- Stated problem
Will you reproduce the records below verbatim, everything from the very first line down to the line with "10 h 10 min", both ends included?

- Extracted data
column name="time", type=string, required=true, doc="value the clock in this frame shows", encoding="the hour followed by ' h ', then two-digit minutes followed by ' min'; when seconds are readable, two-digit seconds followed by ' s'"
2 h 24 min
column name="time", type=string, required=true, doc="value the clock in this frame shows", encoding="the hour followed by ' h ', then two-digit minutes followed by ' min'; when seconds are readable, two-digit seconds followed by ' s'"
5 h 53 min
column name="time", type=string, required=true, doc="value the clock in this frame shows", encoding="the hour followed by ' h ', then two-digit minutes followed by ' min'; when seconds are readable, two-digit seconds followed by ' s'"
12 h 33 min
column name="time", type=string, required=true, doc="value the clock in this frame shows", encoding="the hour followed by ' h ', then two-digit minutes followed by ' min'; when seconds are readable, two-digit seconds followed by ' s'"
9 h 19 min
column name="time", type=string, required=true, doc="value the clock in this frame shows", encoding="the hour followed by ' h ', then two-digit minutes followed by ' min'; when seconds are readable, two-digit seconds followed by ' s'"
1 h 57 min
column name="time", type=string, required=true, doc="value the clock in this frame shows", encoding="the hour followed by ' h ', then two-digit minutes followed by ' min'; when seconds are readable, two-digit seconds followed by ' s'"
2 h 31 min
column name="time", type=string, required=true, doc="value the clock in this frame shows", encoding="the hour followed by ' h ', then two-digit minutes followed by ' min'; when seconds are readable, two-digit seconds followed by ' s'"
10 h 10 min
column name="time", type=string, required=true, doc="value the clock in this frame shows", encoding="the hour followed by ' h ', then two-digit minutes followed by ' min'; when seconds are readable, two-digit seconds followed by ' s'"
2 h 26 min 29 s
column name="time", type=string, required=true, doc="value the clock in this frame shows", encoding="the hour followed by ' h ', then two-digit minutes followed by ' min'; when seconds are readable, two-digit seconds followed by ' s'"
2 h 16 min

- Exercise result
column name="time", type=string, required=true, doc="value the clock in this frame shows", encoding="the hour followed by ' h ', then two-digit minutes followed by ' min'; when seconds are readable, two-digit seconds followed by ' s'"
2 h 24 min
column name="time", type=string, required=true, doc="value the clock in this frame shows", encoding="the hour followed by ' h ', then two-digit minutes followed by ' min'; when seconds are readable, two-digit seconds followed by ' s'"
5 h 53 min
column name="time", type=string, required=true, doc="value the clock in this frame shows", encoding="the hour followed by ' h ', then two-digit minutes followed by ' min'; when seconds are readable, two-digit seconds followed by ' s'"
12 h 33 min
column name="time", type=string, required=true, doc="value the clock in this frame shows", encoding="the hour followed by ' h ', then two-digit minutes followed by ' min'; when seconds are readable, two-digit seconds followed by ' s'"
9 h 19 min
column name="time", type=string, required=true, doc="value the clock in this frame shows", encoding="the hour followed by ' h ', then two-digit minutes followed by ' min'; when seconds are readable, two-digit seconds followed by ' s'"
1 h 57 min
column name="time", type=string, required=true, doc="value the clock in this frame shows", encoding="the hour followed by ' h ', then two-digit minutes followed by ' min'; when seconds are readable, two-digit seconds followed by ' s'"
2 h 31 min
column name="time", type=string, required=true, doc="value the clock in this frame shows", encoding="the hour followed by ' h ', then two-digit minutes followed by ' min'; when seconds are readable, two-digit seconds followed by ' s'"
10 h 10 min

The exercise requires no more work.